My mother's aunt, a sweet 70-something-year old woman who was blind and had asthma, lived with my aunt (my mom's sister) for many years in Baghdad. We called her 'Amma' which means 'aunt' in Arabic, and we loved her - my cousins who lived with her regarded her as a second mother. Their household was one of our favorites to stay with every summer we visited Iraq in the 70s. Immediately after Iraq invaded Kuwait in 1990, the UN imposed economic sanctions against Iraq, and no 'dual use' medicines were allowed to be sold to Iraq. I don't know how asthma medicine can be converted to a weapon, but it was on the long list of medicines that were considered to be 'dual use' and were therefore prohibited by the sanctions. By the time the coalition started bombing Iraq, Amma had run out of her asthma medicine, and in late January, 1991, she died as a result. One of my cousins, who eventually moved to the US, told me that during the intense bombing he and one of his brothers had to take Amma's body to Nejef and bury her there. He told me that it was the saddest experience of his life.

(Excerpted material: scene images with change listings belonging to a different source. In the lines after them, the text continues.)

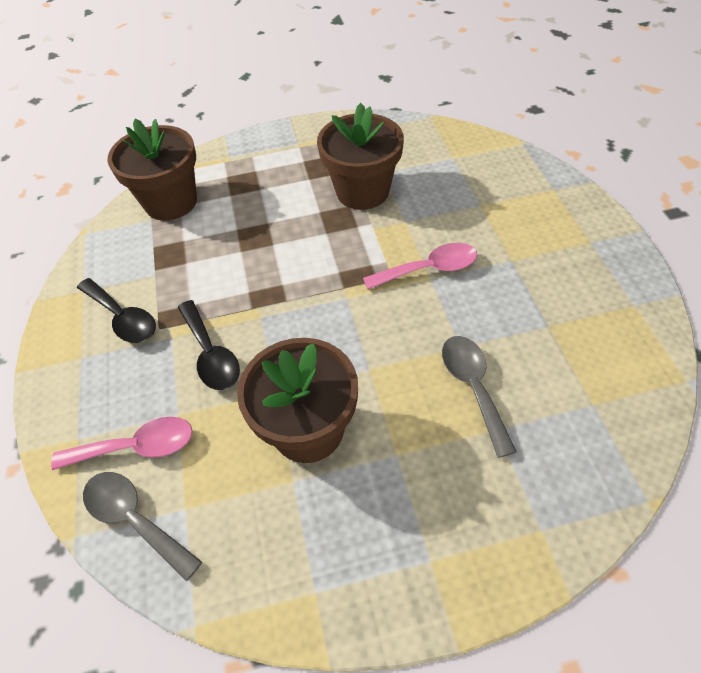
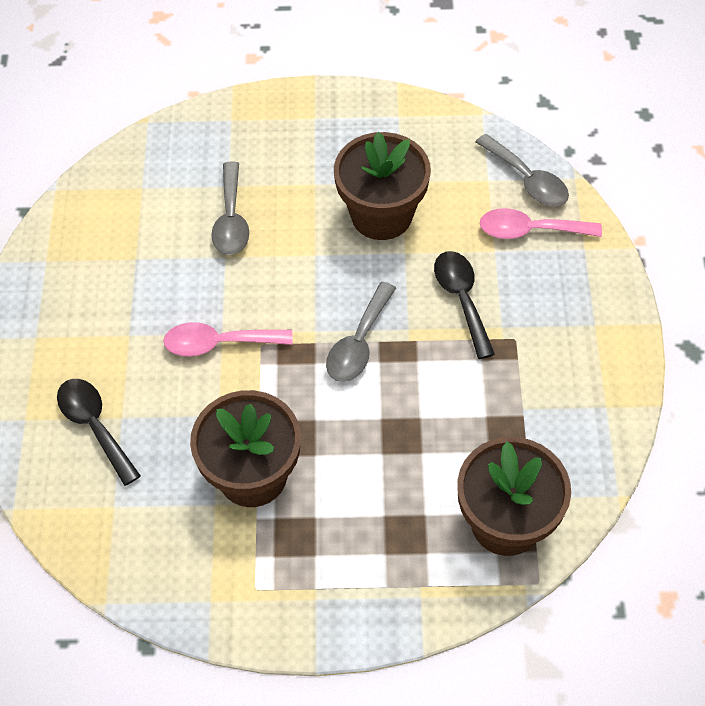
camera: 170 degrees left, 5 degrees up
black spoon [77,278,156,343] -> black spoon moved to [57,379,141,486]
none -> grey spoon [326,282,396,382]

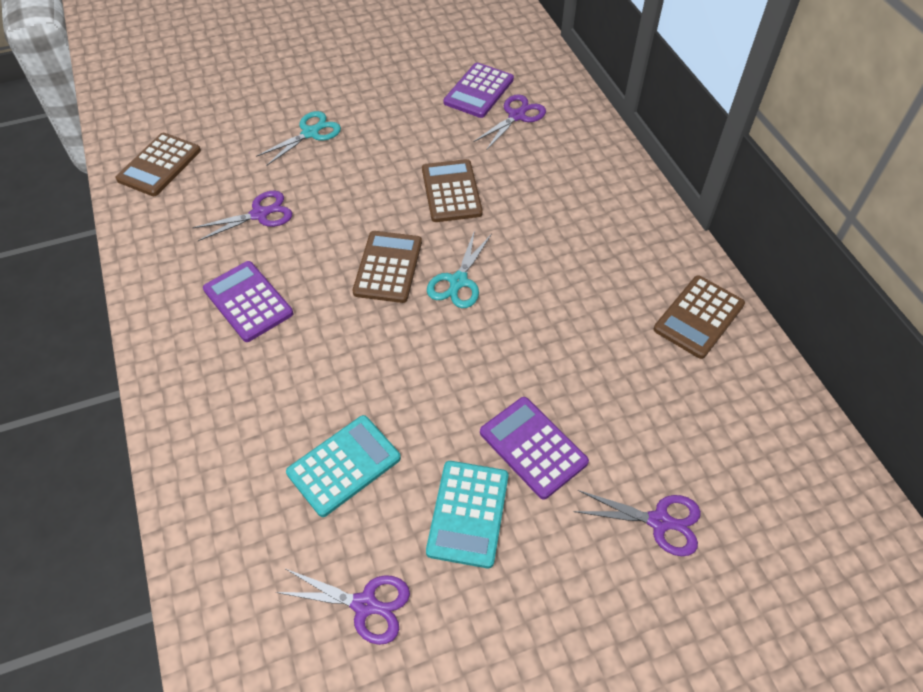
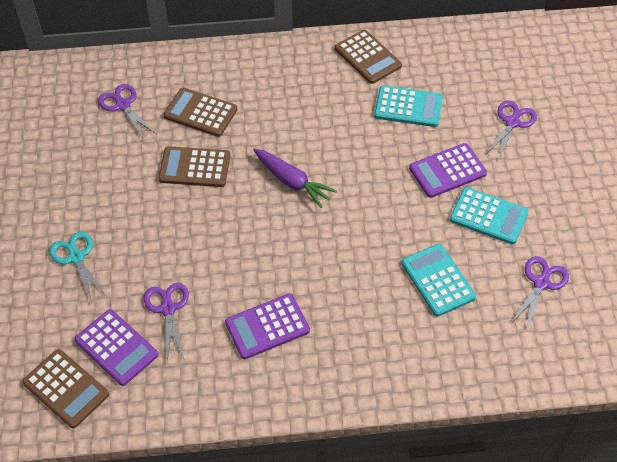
camera: 75 degrees left, 0 degrees up
brown calculator [352,231,422,303] -> brown calculator moved to [163,88,237,137]
turquoise scissors [427,230,492,308] -> purple carrot [253,148,337,208]
purple calculator [444,63,514,118] -> purple calculator moved to [75,309,158,386]
none -> turquoise calculator [374,85,443,127]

Back to why Iraq invaded Kuwait. After the war with Iran, Iraq was $40 billion in debt, and Iraq was desperate for money. In 1989 Kuwait started selling oil 20% beyond their OPEC quota. This extra oil on the market caused a drop in the price of oil on the world market, and as a result, Iraq lost about one-third of its oil income. In the following months, Iraq's Oil Minister demanded that Kuwait reduce its oil sales, but Kuwait refused. In 1990 Saddam Hussein publicly threatened to invade Kuwait. The official response from the US was surprising. The American ambassador to Iraq, April Glaspie, states at a US State Department briefing that "there are no special defense or security commitments to Kuwait" - this was 6 days before Iraq invaded Kuwait.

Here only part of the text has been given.